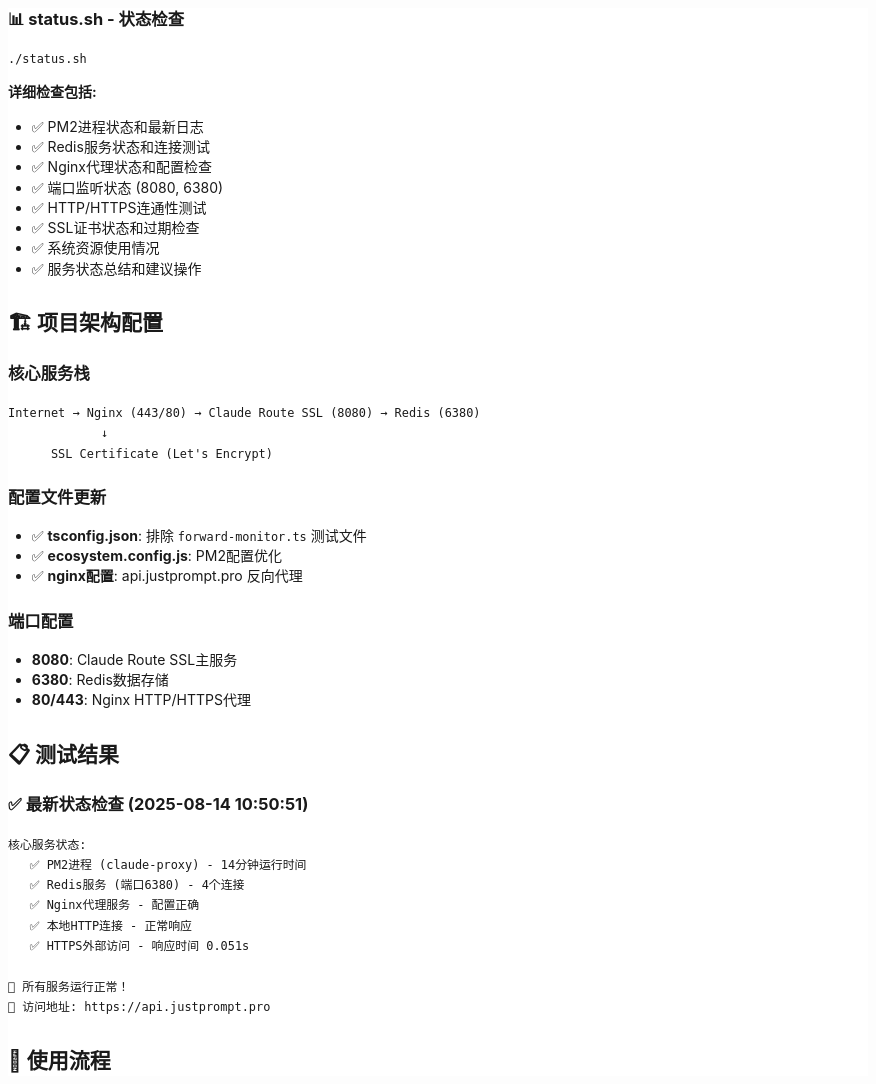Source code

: ### 📊 status.sh - 状态检查
```bash
./status.sh
```
**详细检查包括:**
- ✅ PM2进程状态和最新日志
- ✅ Redis服务状态和连接测试
- ✅ Nginx代理状态和配置检查
- ✅ 端口监听状态 (8080, 6380)
- ✅ HTTP/HTTPS连通性测试
- ✅ SSL证书状态和过期检查
- ✅ 系统资源使用情况
- ✅ 服务状态总结和建议操作

## 🏗️ 项目架构配置

### 核心服务栈
```
Internet → Nginx (443/80) → Claude Route SSL (8080) → Redis (6380)
             ↓
      SSL Certificate (Let's Encrypt)
```

### 配置文件更新
- ✅ **tsconfig.json**: 排除 `forward-monitor.ts` 测试文件
- ✅ **ecosystem.config.js**: PM2配置优化
- ✅ **nginx配置**: api.justprompt.pro 反向代理

### 端口配置
- **8080**: Claude Route SSL主服务
- **6380**: Redis数据存储  
- **80/443**: Nginx HTTP/HTTPS代理

## 📋 测试结果

### ✅ 最新状态检查 (2025-08-14 10:50:51)
```
核心服务状态:
   ✅ PM2进程 (claude-proxy) - 14分钟运行时间
   ✅ Redis服务 (端口6380) - 4个连接
   ✅ Nginx代理服务 - 配置正确
   ✅ 本地HTTP连接 - 正常响应
   ✅ HTTPS外部访问 - 响应时间 0.051s

🎉 所有服务运行正常！
🔗 访问地址: https://api.justprompt.pro
```

## 🚦 使用流程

=======

_TASK DIRECTIONS_:
Begin with the line that contains "- ✅ **tsconfig.json**: 排除" and end with the last line of the material above. Set down that range exactly.

_REPLY TO THE TASK_:
- ✅ **tsconfig.json**: 排除 `forward-monitor.ts` 测试文件
- ✅ **ecosystem.config.js**: PM2配置优化
- ✅ **nginx配置**: api.justprompt.pro 反向代理

### 端口配置
- **8080**: Claude Route SSL主服务
- **6380**: Redis数据存储  
- **80/443**: Nginx HTTP/HTTPS代理

## 📋 测试结果

### ✅ 最新状态检查 (2025-08-14 10:50:51)
```
核心服务状态:
   ✅ PM2进程 (claude-proxy) - 14分钟运行时间
   ✅ Redis服务 (端口6380) - 4个连接
   ✅ Nginx代理服务 - 配置正确
   ✅ 本地HTTP连接 - 正常响应
   ✅ HTTPS外部访问 - 响应时间 0.051s

🎉 所有服务运行正常！
🔗 访问地址: https://api.justprompt.pro
```

## 🚦 使用流程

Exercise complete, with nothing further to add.